◆ 抜粋箇所:

里帰り[完]

親の事をこんな風に慕い、

大切に思っているのか…

こんな風に、優しい言葉で

こんなに精一杯、心を込めた

スピーチを…


私、勝手に

世の中の日本男子

口下手で不器用

照れ屋で無口…

と、思い込んでおりました。


勿論、

この息子さんがとても

お優しい方で無口だけど

きっちり、

言わなきゃいけない時は

堂々としてる…

男子でいらっしゃるのでしょう


えぇ男やぁ〜

まるで

「寡言にして最も思慮深く、

勇断に長じ偶々一言を発すれば

人の肺腑を貫く…以下略」


なんでしょうか…

よき

大いによき


ほんとにお幸せな

ご両親様だなと

胸が熱くなりました。


言葉の端々からも、

優しさと思いやりが

溢れていました。


少し、声に詰まりながらも

息子さんは、

「父さん、手術よく頑張ったね、

父さんは、いつも言葉が

足りないから、俺ら兄妹も

母さんも、大丈夫なんだと

誤解してしまう。

これからは、弱音も吐いてくれよ!

◆ 提供データ:
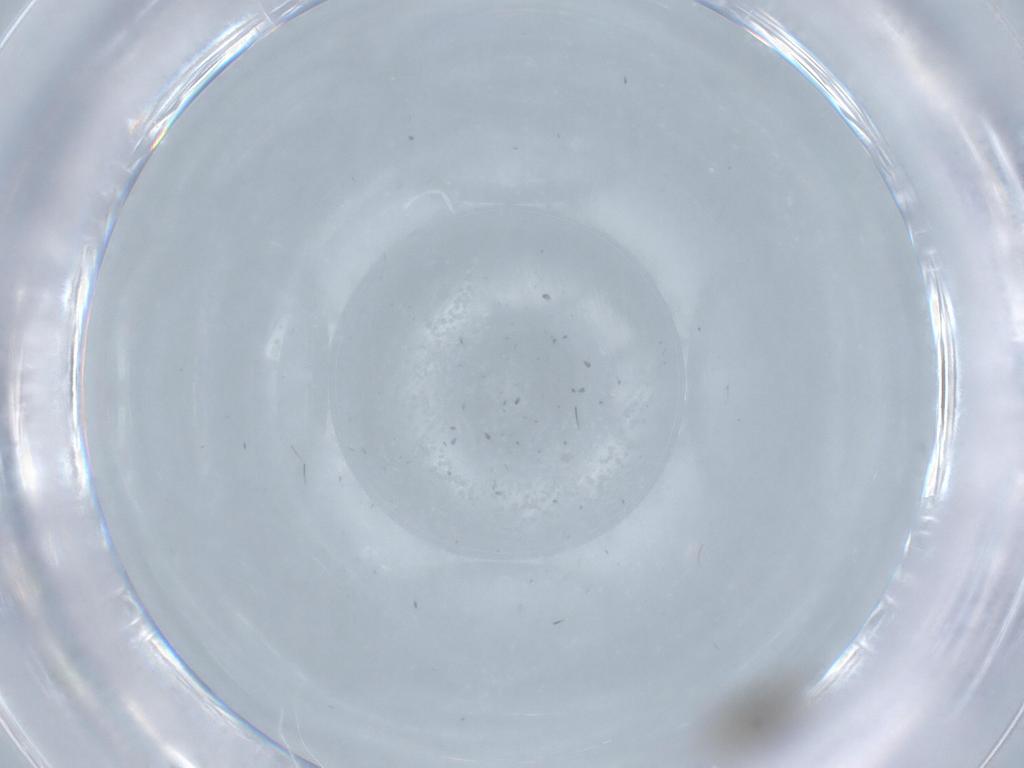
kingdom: Animalia
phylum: Arthropoda
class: Insecta
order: Diptera
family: Psychodidae
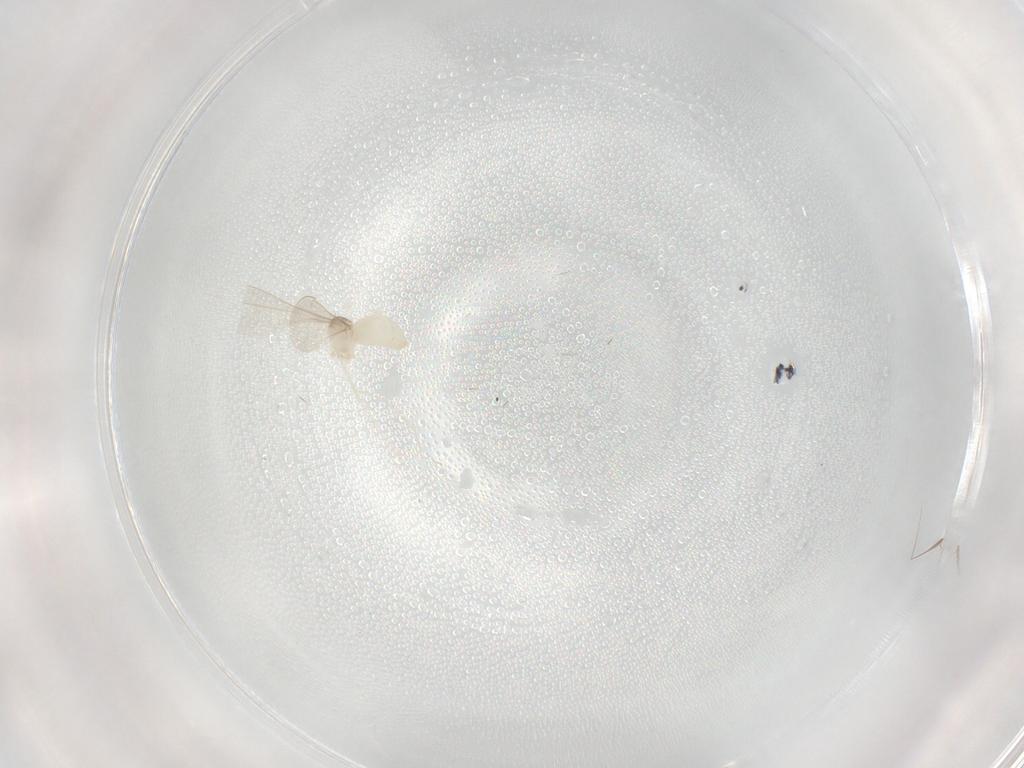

◆ 課題内容:
抜粋の中で、筆者が世の中の日本男子について思い込んでいた性質をすべて挙げてください。

◆ 出力結果:
口下手、不器用、照れ屋、無口